Closed orientable 4-manifolds with $H_2(M)\cong \mathbb{Z}$ do not admit free actions of $\mathbb{Z}/2$
Let $\phi\colon M\to M$ be a homeomorphism with $\phi^2=\text{id}$. You can use the Lefschetz fixed-point theorem: If $$\Lambda_\phi=\sum_{k\geq0}(-1)^k \text{Tr}(\phi_*|_{H_k(M;\mathbb{Q})})$$ is non-zero then $\phi$ has a fixed-point. Now we have $H_k(M;\mathbb{Q})=H_k(M;\mathbb{Z})\otimes \mathbb{Q}$ and by Poincaré duality together with universal coefficients $H_k(M;\mathbb{Q})\cong H_{4-k}(M;\mathbb{Q})$. The map $\phi$ induces involutions on all these vector spaces, so it is diagonalizable with eigenvalues $\pm1$. With these information you can calculate $\Lambda_\phi\mod 2$ and show that it is non-zero.
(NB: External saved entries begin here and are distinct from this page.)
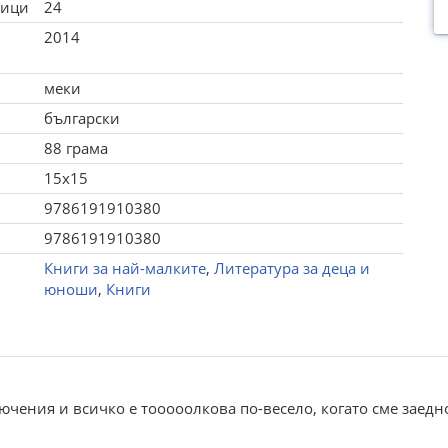
ници
24
2014
меки
български
88 грама
15x15
9786191910380
9786191910380
Книги за най-малките
,
Литература за деца и
юноши
,
Книги
ючения и всичко е тооооолкова по-весело, когато сме заедн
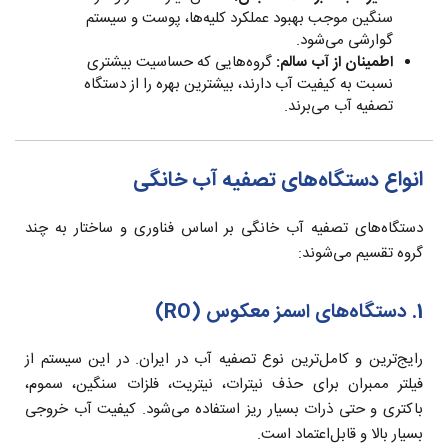
سنگین موجب بهبود عملکرد کلیه‌ها، پوست و سیستم
گوارشی می‌شود.
اطمینان از آب سالم:
گروه‌هایی که حساسیت بیشتری
نسبت به کیفیت آب دارند، بیشترین بهره را از دستگاه
تصفیه آب می‌برند.
انواع دستگاه‌های تصفیه آب خانگی
دستگاه‌های تصفیه آب خانگی بر اساس فناوری و ساختار به چند
گروه تقسیم می‌شوند:
1. دستگاه‌های اسمز معکوس (RO)
رایج‌ترین و کامل‌ترین نوع تصفیه آب در ایران. در این سیستم از
فیلتر ممبران برای حذف نیترات، نیتریت، فلزات سنگین، سموم،
باکتری و حتی ذرات بسیار ریز استفاده می‌شود. کیفیت آب خروجی
بسیار بالا و قابل‌اعتماد است.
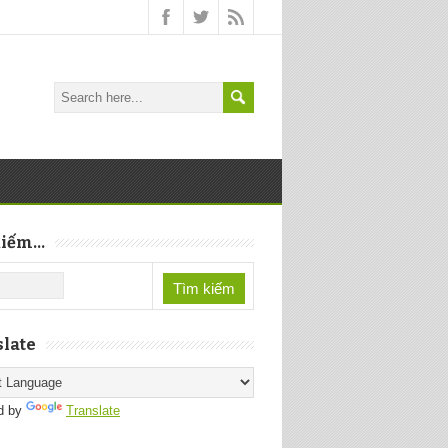
iếm...
late
d by
Translate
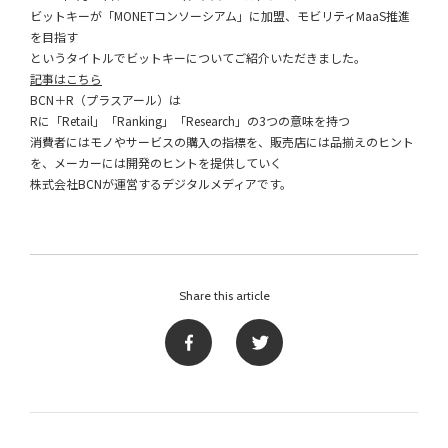
ビットキーが「MONETコンソーシアム」に加盟、モビリティMaaS推進
を目指す
というタイトルでビットキーについてご紹介いただきました。
記事はこちら
BCN＋R（プラスアール）は
Rに「Retail」「Ranking」「Research」の3つの意味を持つ
消費者にはモノやサービスの購入の指標を、販売店には品揃えのヒント
を、メーカーには開発のヒントを提供していく
株式会社BCNが運営するデジタルメディアです。
Share this article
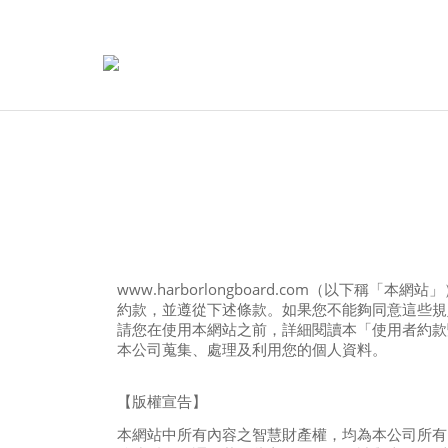
www.harborlongboard.com
（以下稱「本網站」
約款，並遵從下述條款。如果您不能夠同意這些規
請您在使用本網站之前，詳細閱讀本「使用者約款
本公司蒐集、處理及利用您的個人資料。
【版權宣告】
本網站中所有內容之智慧財產權，均為本公司所有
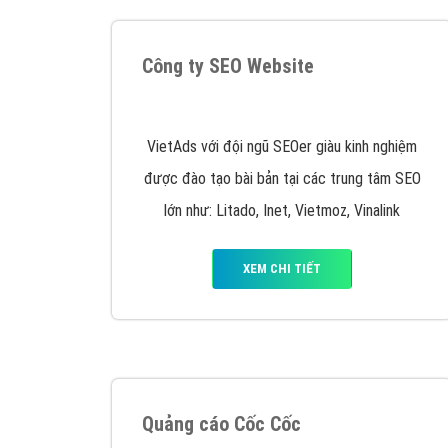
Nếu bạn đang cần quảng cáo, thiết kế web,
p
Hotline: 0964 82 6644 (24/7) hoặc email: 
Quảng cáo trên Google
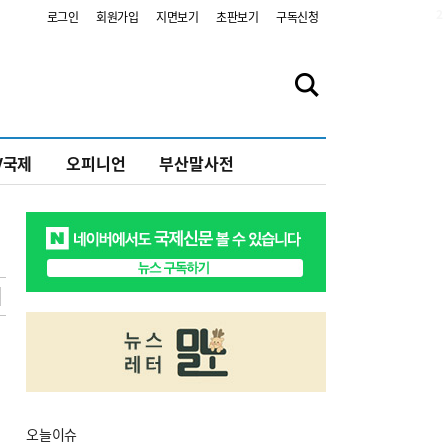
2
로그인
회원가입
지면보기
초판보기
구독신청
V국제
오피니언
부산말사전
오늘
이슈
A free action of $\mathbb{Z}/2$ leads to a covering map $M \rightarrow M/(\mathbb{Z}/2)$. For an n-sheeted covering map $X \rightarrow Y$, $\chi (X)=n\chi(Y)$. In this case $n=2$ and $\chi(M)$ is odd, by Poincare duality, which yields a contradiction.